NOBULL: Aluminum Processor Sues Goldman, London Metal Exchange

Goldman, LME Sued Over Aluminum Storage-Rate Scheme

By Evan Weinberger

Law360, New York (August 05, 2013, 2:51 PM ET) — A Michigan aluminum processor on Thursday filed a purported class action alleging that Goldman Sachs Group Inc. and the London Metal Exchange Ltd. used anti-competitive warehousing agreements to artificially inflate the costs of storing the key metal.

In a complaint filed in federal district court in Detroit, Superior Extrusion Inc. alleged that Goldman and the LME, the top exchange for global trading of industrial metals, entered into agreements between 2010 and 2013 that delayed the delivery of aluminum to end-users that produced, among other things, cans for drinks and drove up the overall price of warehousing the metal.

“Defendants have generated hundreds of millions of dollars per year in storage revenues during their regime of artificially high storage rates and grossly inefficient and artificially long delays in loading out aluminum,” the complaint said.

Superior Extrusion’s purported class action comes as regulators, lawmakers and market participants have increased their scrutiny of bank’s actions in the physical commodities markets, in part sparked by reports about warehousing agreements between Goldman’s Metro International Trade Services LLC and LME. Metro controlled around 80 percent of the aluminum warehousing market in the greater Detroit area when Goldman purchased it in February 2010.

The complaint alleges that Goldman and LME, now a unit of Hong Kong Exchanges and Clearing Ltd., agreed to limit the amount of aluminum that would be distributed out of warehouses and conspired on rate increases for storing aluminum.

As a result, end-users were hit with delays on aluminum that it ordered and were forced to pay inflated prices, Superior Extrusion said.

In a statement, Goldman said the suit is “without merit and we intend to vigorously contest it.

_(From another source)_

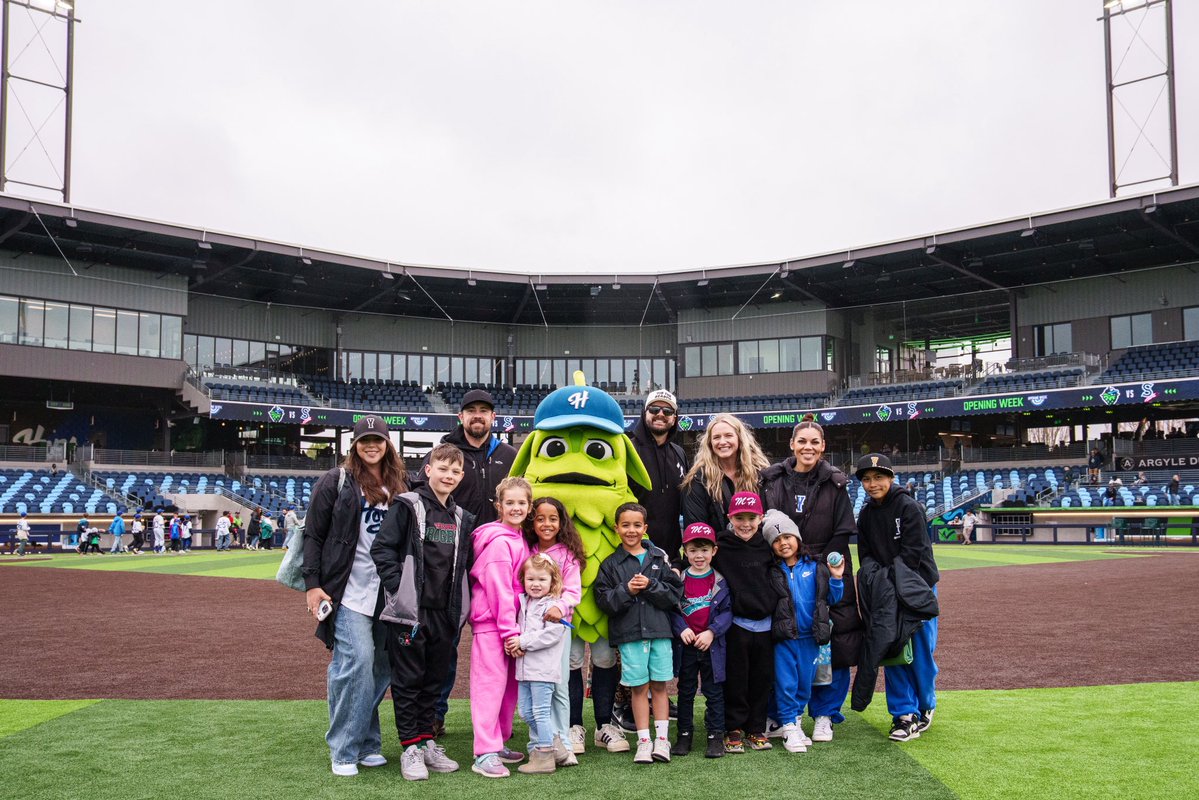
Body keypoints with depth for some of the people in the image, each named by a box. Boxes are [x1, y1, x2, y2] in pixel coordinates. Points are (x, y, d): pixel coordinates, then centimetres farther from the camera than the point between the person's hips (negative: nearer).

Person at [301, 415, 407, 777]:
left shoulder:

“We also note that aluminum prices are down 40 percent from their peak in 2006,” Michael DuVally, a spokesman for Goldman, said in an email.

Hong Kong Exchanges and Clearing could not immediately be reached for comment Monday.

The suit came just a day after Goldman announced moves to ease delays at its Metro aluminum warehouses, including giving end-users physical aluminum in exchange for orders in the queue and altering their priority system.

Regulators, including the Federal Reserve, the U.S. Securities and Exchange Commission, the U.S. Commodity Futures Trading Commission and their counterparts in the United Kingdom, are all reviewing banks’ involvement in physical commodities markets, including warehousing.

That increased pressure has led banks to take a second look at their presence in those markets as well.

Last month, JPMorgan Chase & Co. announced that it was looking to sell off its physical commodities business.

Superior Extrusion is represented by Craig Essenmacher, Keith Essenmacher, Christopher Lovell, Benjamin M. Jaccarino and Amanda N. Miller of Lovell Stewart Halebian Jacobson LLP, by Linda P. Nussbaum and Peter A. Barile III of Grant & Eisenhofer PA and by Troy T. Gorman of the Gorman Law Group PC.

Counsel information for Goldman and LME was not immediately available Monday.

The case is Superior Extrusion Inc. v. Goldman Sachs Group Inc. et al. v. Goldman Sachs Group Inc. et al., case number 2:13-cv-13315, in the U.S. District Court for the Eastern District of Michigan.